The baseline models are trained using the same time series cross-validation procedure applied to the ensembles, ensuring that all models are evaluated under an identical temporal structure. Each baseline model is fitted on the training portion of each fold and assessed on the corresponding test segment, preserving chronological order throughout. Standard configurations are used for all baseline methods, with ARIMA being the only model requiring structural tuning due to its dependence on order parameters. This alignment with the ensemble training process provides a consistent and comparable evaluation framework across all models.
5. Ensemble Results
This section presents and discusses the empirical results of the ensemble framework. The overall performance of the ensemble models is evaluated across base learners, bootstrap methods, voting mechanisms, ensemble sizes, and objective functions. Detailed analyses are then provided to examine how each design component influences predictive accuracy and profitability. This offers a comprehensive view of the factors that shape ensemble performance for the FTS included in this study.
5.1. Overall Performance
The LR ensemble model provides the strongest overall performance across all data sets, bootstrap methods, voting mechanisms, and ensemble sizes, as shown in
Table 10 and
Table 11. The LR ensemble consistently outperforms the DT and MLP ensembles on both the accuracy and profit metrics, with the exception of the USDZAR data set, where the MLP ensemble achieves a marginally higher profitability.
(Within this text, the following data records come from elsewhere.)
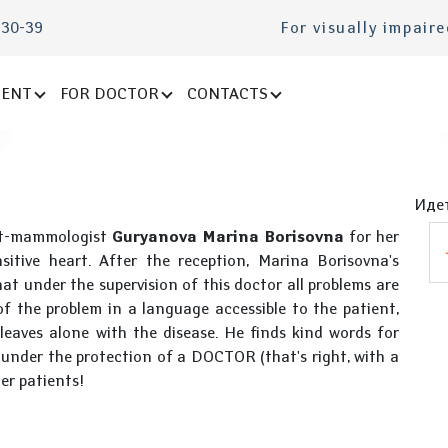
-30-39
For visually impair
IENT
FOR DOCTOR
CONTACTS
Идет
ist-mammologist
Guryanova Marina Borisovna
for her
itive heart. After the reception, Marina Borisovna's
t under the supervision of this doctor all problems are
 of the problem in a language accessible to the patient,
leaves alone with the disease. He finds kind words for
e under the protection of a DOCTOR (that's right, with a
er patients!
These results indicate that the LR ensemble is able to capture the dominant directional structure of an FTS more reliably than the DT and MLP ensembles.
The superior performance of the LR ensemble can be explained by the bias–variance characteristics of the underlying learners. LR is a high-bias, low-variance model [
73], and when combined with bootstrap aggregation, its stable decision boundary becomes more robust to the noise and microstructure irregularities present in intra-day financial data [
81]. In contrast, the MLP is a low-bias, high-variance model whose performance is sensitive to hyperparameter tuning [
75]. Without extensive tuning, the MLP tends to overfit short-lived fluctuations that do not generalize across bootstrap samples or cross-validation folds. The DT ensemble exhibits similar behavior. Although bagging reduces variance, the underlying tree structure remains sensitive to small perturbations in the data [
69], which limits its ability to generalize in weakly stationary environments.
These observations align with the statistical properties of the data sets analyzed in
Section 3.3.2 and
Section 3.3.3. The weak stationarity and high mutual information across features imply that the directional signal is relatively smooth and dominated by broad, persistent tendencies rather than complex nonlinear interactions [
82]. In such settings, linear decision boundaries often outperform more flexible nonlinear models, particularly when the latter are not extensively tuned [
55]. The LR ensemble therefore benefits from a favorable alignment between model structure and the underlying data-generating process.
The Tukey bootstrap method provides the strongest overall performance across the data sets, as shown in
Table 12. The tapering applied at block boundaries produces smoother transitions between adjacent segments, which better preserves the local autocorrelation and volatility clustering inherent in FTS [
41]. Methods with hard block boundaries introduce artificial discontinuities that distort short-term temporal structure. The stationary bootstrap performs well on some data sets, reflecting the suitability of its block-based resampling for certain local patterns, but the Tukey method provides the most consistent performance across both accuracy and profitability.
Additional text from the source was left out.